Johns Hopkins Film Festival

April 6-8 at Johns Hopkins University’s Homewood Campus

More at weekly.citypaper.com

While we’ve heard many tech-savvy, HD-embracing folks swear that digital video is meeting—if not surpassing—the quality of film, there are those who rally in support of celluloid. Enter the Johns Hopkins Film Society (tinyurl.com/hopkinsfilm) and its annual festival, this year defiantly motto-ed “Film Is Not Dead.” And while that’s true, setting your eyeballs on an actual 35 mm print is an increasingly rare treat nowadays, and the JHFS is offering the opportunity to see four feature-length films in addition to short programs of international and local work. Yes, now you can witness the wonder of the chemical process of light smacking a movie star in the face, reflecting back into a lens, and burning his/her beloved features onto strips of film.

The first print to be projected is Federico Fellini’s classic 8 1/2, about a well-established filmmaker searching for inspiration. Even if you’ve seen it before, you should head over to Shriver Hall Friday night at 7:30 p.m., since this is your chance to catch it at its most gorgeous. The following night at 7:30 p.m., see Night of the Hunter, the Robert Mitchum-starring thriller about a serial killer/preacher, followed by Michael Bay-directed blockbuster Bad Boys 2 at 9:30 p.m., hosted by Jimmy Joe Roche and Dan Deacon. Capping off the festival, Ghostbusters will be shown Sunday at 2 p.m., offering a nice alternative to your standard Easter activities.
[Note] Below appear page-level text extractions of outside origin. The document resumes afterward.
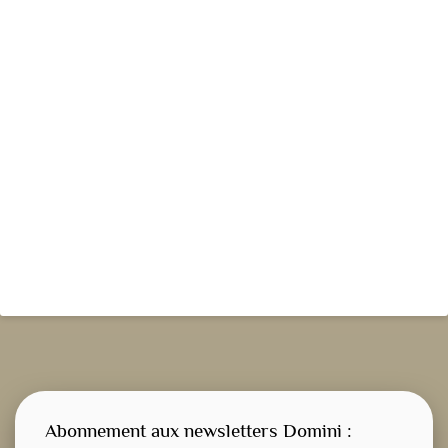
Abonnement aux newsletters Domini :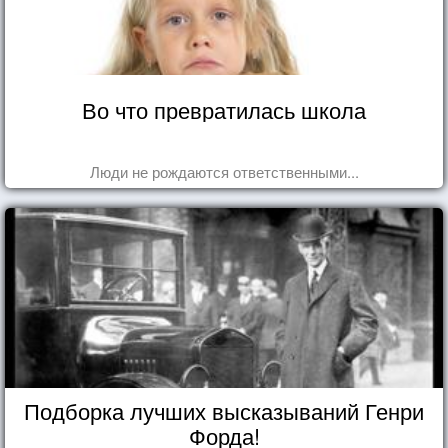
Во что превратилась школа
Люди не рождаются ответственными...
Подборка лучших высказываний Генри
Форда!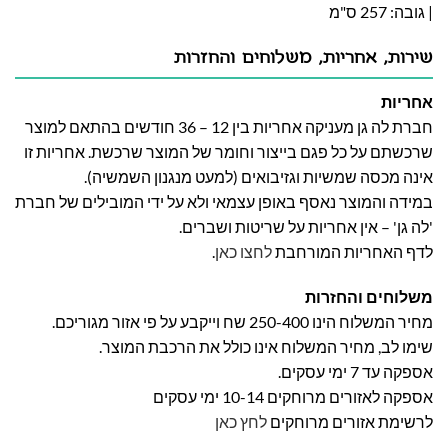
| גובה: 257 ס"מ
שירות, אחריות, משלוחים והחזרות
אחריות
חברת לה גן מעניקה אחריות בין 12 – 36 חודשים בהתאם למוצר
שרכשתם על כל פגם בייצור וחומר של המוצר שרכשת. אחריות זו
אינה מכסה שמשיות וגזיבואים (למעט מנגנון השמשיה).
במידה והמוצר נאסף באופן עצמאי ולא על ידי המובילים של חברת
'לה גן' – אין אחריות על שריטות ושברים.
לדף האחריות המורחבת
לחצו כאן
.
משלוחים והחזרות
מחיר המשלוח הינו 250-400 שח וייקבע על פי אזור מגוריכם.
שימו לב, מחיר המשלוח אינו כולל את הרכבת המוצר.
אספקה עד 7 ימי עסקים.
אספקה לאזורים מרוחקים 10-14 ימי עסקים
לרשימת אזורים מרוחקים
לחץ כאן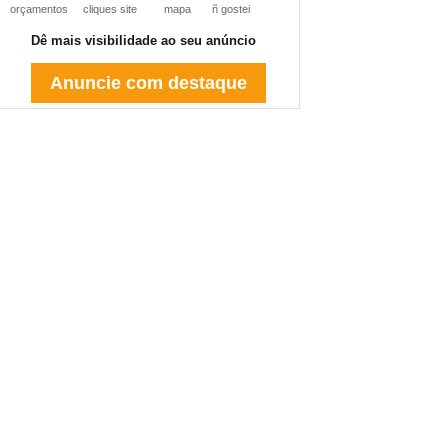
orçamentos
cliques site
mapa
ñ gostei
Dê mais visibilidade ao seu anúncio
Anuncie com destaque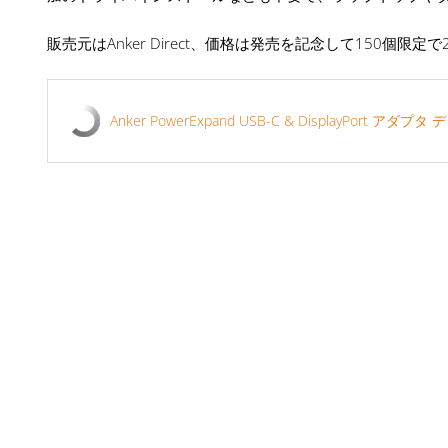
販売元はAnker Direct、価格は発売を記念して150個限定で2
Anker PowerExpand USB-C & DisplayPort アダプタ 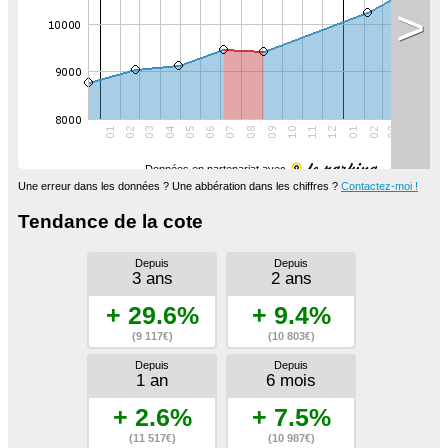
>
Données en partenariat avec
Une erreur dans les données ? Une abbération dans les chiffres ?
Contactez-moi !
Tendance de la cote
Depuis
Depuis
3 ans
2 ans
+ 29.6%
+ 9.4%
(9 117€)
(10 803€)
Depuis
Depuis
1 an
6 mois
+ 2.6%
+ 7.5%
(11 517€)
(10 987€)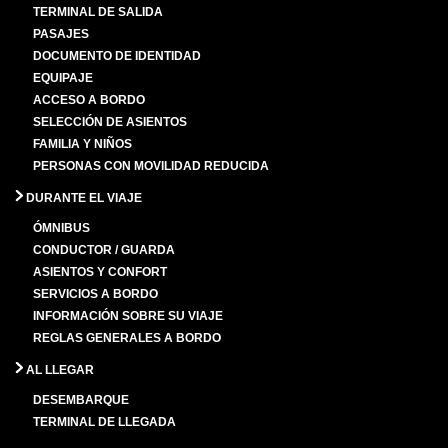
TERMINAL DE SALIDA
PASAJES
DOCUMENTO DE IDENTIDAD
EQUIPAJE
ACCESO A BORDO
SELECCIÓN DE ASIENTOS
FAMILIA Y NIÑOS
PERSONAS CON MOVILIDAD REDUCIDA
DURANTE EL VIAJE
ÓMNIBUS
CONDUCTOR / GUARDA
ASIENTOS Y CONFORT
SERVICIOS A BORDO
INFORMACIÓN SOBRE SU VIAJE
REGLAS GENERALES A BORDO
AL LLEGAR
DESEMBARQUE
TERMINAL DE LLEGADA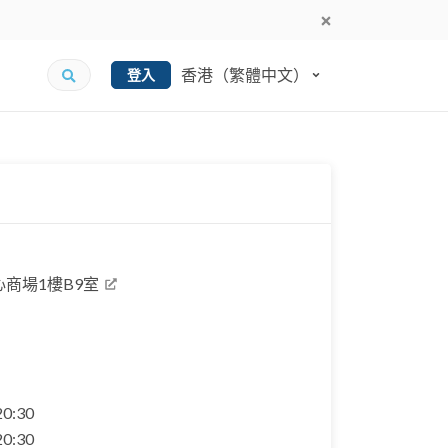
香港（繁體中文）
登入
商場1樓B9室
 20:30
 20:30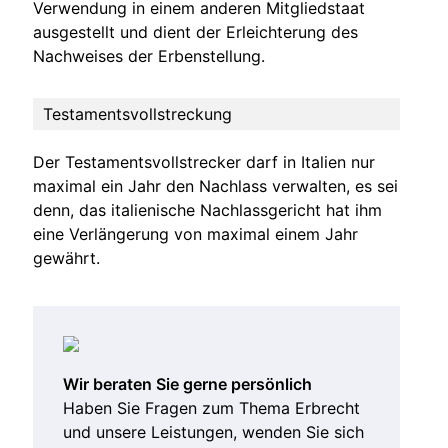
Verwendung in einem anderen Mitgliedstaat
ausgestellt und dient der Erleichterung des
Nachweises der Erbenstellung.
Testamentsvollstreckung
Der Testamentsvollstrecker darf in Italien nur
maximal ein Jahr den Nachlass verwalten, es sei
denn, das italienische Nachlassgericht hat ihm
eine Verlängerung von maximal einem Jahr
gewährt.
Wir beraten Sie gerne persönlich
Haben Sie Fragen zum Thema Erbrecht
und unsere Leistungen, wenden Sie sich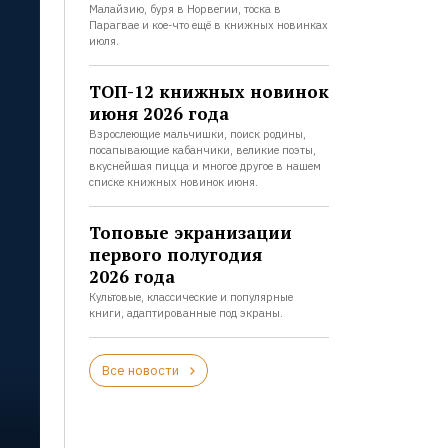
Малайзию, буря в Норвегии, тоска в
Парагвае и кое-что ещё в книжных новинках
июля.
ТОП-12 книжных новинок
июня 2026 года
Взрослеющие мальчишки, поиск родины,
посапывающие кабанчики, великие поэты,
вкуснейшая пицца и многое другое в нашем
списке книжных новинок июня.
Топовые экранизации
первого полугодия
2026 года
Культовые, классические и популярные
книги, адаптированные под экраны.
Все новости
Filling in the gaps between reels, several shorts and some indie features step in to entertain, such as “Six Hundred and Forty-One Slates,” a two-minute short made up of every slate marker shot in an independent feature, and Bailout, a documentary about five people headed to Vegas with large sums of cash, hoping to find a bailout of their own. Though a majority of the shorts will be screened via DVD or Blu-ray, one of them, “Children of the Air,” will be projected in 35 mm, a rare feat in today’s indie film world. So while film is still kicking, those kicks are getting weaker and weaker. Be sure to take advantage of this opportunity before the medium is gobbled up in the maw of the digital age.